## Stored entries
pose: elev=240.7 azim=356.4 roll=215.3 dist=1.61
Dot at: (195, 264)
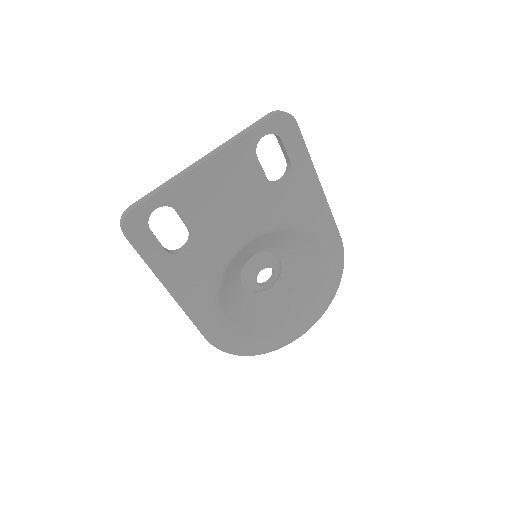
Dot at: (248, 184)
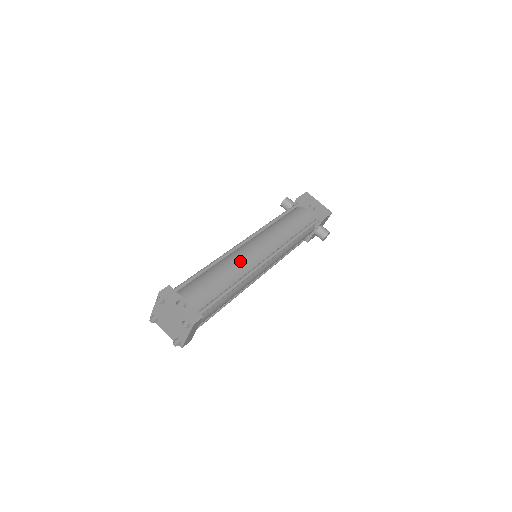
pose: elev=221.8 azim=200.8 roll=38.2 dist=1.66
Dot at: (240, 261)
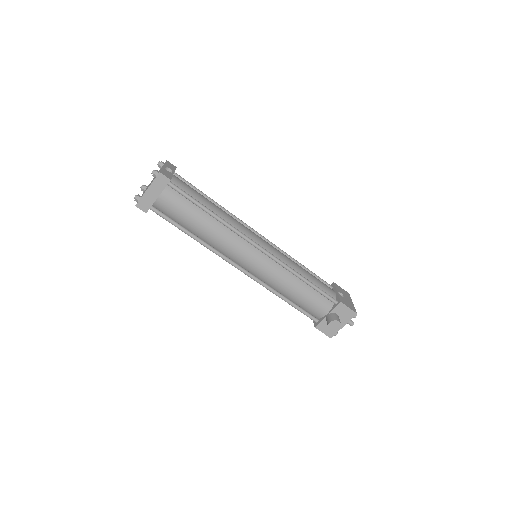
Dot at: (238, 222)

## To be done
Gather every line in the data above that contains the string "azim", and list those lines in their original order.

## Written reply
pose: elev=240.7 azim=356.4 roll=215.3 dist=1.61
pose: elev=221.8 azim=200.8 roll=38.2 dist=1.66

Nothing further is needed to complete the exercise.